The idea was that you'd see the image get progressively better as each pass was completed, thus the term "progressive". But in practice the browsers decided not to display anything until the image was finished loading anyway.

sp332 · on June 5, 2017

I don't think this is right. IE9 renders progressive JPEGs progressively. https://calendar.perfplanet.com/2012/progressive-jpegs-a-new...

mark-r · on June 5, 2017

It appears the situation isn't static, thanks for the link! It would have been interesting to see older versions of Chrome and Firefox tested too - I'm wondering now if my recollections are faulty.

cpeterso · on June 6, 2017

This site simulates a slow download of a progressive JPEG so you can test how your browser renders them. The page is from 2007 so its claim that IE doesn't render them progressively appears to be out of date.

http://pooyak.com/p/progjpeg/

khedoros1 · on June 5, 2017

I clearly remember watching the image clarity crawling down photos on dial-up. Otherwise, you'd be staring at a blank screen for 2 minutes, instead of a gradually-improving image.

(Since you mentioned Chrome and Firefox in another comment, I'm not thinking of browsers that new).

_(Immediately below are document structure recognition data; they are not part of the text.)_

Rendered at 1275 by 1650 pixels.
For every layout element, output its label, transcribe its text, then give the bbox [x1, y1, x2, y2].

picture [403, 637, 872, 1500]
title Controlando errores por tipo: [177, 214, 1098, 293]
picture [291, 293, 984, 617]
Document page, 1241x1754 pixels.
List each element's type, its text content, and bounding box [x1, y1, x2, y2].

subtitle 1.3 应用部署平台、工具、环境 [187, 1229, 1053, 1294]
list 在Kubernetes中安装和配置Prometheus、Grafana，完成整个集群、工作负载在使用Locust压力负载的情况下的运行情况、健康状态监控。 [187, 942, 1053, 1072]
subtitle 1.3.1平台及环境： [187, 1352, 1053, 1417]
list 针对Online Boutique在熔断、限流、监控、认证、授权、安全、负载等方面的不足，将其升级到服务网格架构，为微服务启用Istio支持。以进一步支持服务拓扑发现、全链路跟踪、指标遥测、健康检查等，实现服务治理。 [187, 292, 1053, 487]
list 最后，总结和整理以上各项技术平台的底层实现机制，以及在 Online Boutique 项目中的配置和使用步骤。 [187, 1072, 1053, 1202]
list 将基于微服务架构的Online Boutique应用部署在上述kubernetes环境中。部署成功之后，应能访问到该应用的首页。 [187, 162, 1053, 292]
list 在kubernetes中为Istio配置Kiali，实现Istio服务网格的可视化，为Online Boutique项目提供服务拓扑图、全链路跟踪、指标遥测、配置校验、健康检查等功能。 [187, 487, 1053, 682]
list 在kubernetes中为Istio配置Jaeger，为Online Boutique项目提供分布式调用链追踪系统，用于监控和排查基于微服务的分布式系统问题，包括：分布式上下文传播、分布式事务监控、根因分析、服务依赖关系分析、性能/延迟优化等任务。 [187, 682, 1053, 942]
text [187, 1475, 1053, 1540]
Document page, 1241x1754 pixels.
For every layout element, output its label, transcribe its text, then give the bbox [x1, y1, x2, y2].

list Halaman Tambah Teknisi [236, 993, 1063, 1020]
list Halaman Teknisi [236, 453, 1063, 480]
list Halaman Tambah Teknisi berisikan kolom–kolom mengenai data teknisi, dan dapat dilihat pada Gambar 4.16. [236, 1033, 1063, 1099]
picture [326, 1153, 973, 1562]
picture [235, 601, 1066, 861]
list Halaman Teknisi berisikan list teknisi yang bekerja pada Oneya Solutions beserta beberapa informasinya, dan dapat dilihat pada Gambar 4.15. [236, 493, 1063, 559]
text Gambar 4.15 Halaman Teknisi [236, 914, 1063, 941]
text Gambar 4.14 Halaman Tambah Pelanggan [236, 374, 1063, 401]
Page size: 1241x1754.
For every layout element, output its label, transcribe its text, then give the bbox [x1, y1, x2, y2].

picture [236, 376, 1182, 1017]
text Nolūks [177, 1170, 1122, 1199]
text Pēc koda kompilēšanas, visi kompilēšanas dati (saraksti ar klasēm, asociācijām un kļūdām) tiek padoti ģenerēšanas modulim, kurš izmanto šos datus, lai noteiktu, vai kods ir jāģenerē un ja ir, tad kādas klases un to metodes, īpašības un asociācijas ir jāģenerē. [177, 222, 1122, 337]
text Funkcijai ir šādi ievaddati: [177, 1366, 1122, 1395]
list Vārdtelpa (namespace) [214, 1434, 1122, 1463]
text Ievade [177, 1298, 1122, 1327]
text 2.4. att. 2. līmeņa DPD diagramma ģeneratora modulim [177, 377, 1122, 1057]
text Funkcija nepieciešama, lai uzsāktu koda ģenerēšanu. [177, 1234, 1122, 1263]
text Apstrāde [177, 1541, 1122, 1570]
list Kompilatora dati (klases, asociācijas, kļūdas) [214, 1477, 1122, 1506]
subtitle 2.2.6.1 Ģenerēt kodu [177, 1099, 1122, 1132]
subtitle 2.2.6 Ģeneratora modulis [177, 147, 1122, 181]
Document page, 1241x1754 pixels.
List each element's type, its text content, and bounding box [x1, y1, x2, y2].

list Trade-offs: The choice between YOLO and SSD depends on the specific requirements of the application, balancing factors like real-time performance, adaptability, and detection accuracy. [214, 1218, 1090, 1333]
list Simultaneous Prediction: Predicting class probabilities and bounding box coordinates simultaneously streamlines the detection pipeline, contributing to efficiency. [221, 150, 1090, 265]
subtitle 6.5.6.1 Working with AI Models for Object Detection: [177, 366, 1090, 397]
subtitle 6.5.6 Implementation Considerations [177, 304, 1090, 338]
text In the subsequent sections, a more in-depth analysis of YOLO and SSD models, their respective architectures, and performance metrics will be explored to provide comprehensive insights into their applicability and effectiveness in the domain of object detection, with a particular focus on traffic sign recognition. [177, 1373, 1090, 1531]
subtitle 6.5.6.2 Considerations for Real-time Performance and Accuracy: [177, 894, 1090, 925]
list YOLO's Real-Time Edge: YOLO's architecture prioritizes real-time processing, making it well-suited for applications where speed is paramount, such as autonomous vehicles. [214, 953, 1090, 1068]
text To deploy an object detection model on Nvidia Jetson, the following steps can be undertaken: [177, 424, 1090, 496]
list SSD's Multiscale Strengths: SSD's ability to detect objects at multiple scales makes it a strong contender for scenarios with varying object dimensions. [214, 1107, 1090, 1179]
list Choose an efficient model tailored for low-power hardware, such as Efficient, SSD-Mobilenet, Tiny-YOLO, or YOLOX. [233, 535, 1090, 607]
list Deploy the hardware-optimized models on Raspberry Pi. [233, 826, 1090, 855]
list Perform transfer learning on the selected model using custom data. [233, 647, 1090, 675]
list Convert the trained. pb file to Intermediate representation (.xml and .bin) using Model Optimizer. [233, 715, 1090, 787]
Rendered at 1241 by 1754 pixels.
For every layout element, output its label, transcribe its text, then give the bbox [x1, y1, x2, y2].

jschwartzi · on June 6, 2017

Netscape Navigator certainly did this. IE did too, I recall.

pyre · on June 5, 2017

Pillow is a fork of PIL -- the Python Imaging Library -- which had become unmaintained ('PIL' is in 'pillow'). It's the go-to image manipulation library on Python.

sp332 · on June 5, 2017

Yes, it's one way of storing the image data in a single JPEG file. It doesn't need multiple files and it doesn't need any extra code. It's usually only visible when you're loading the file over a slow link. Old software might not show the intermediate steps from the file but they should still be able to display the image once it's 100% loaded.

ge96 · on June 10, 2017

This isn't the same as when you see a photo load with horizontal lines vertically usually top-to-bottom right?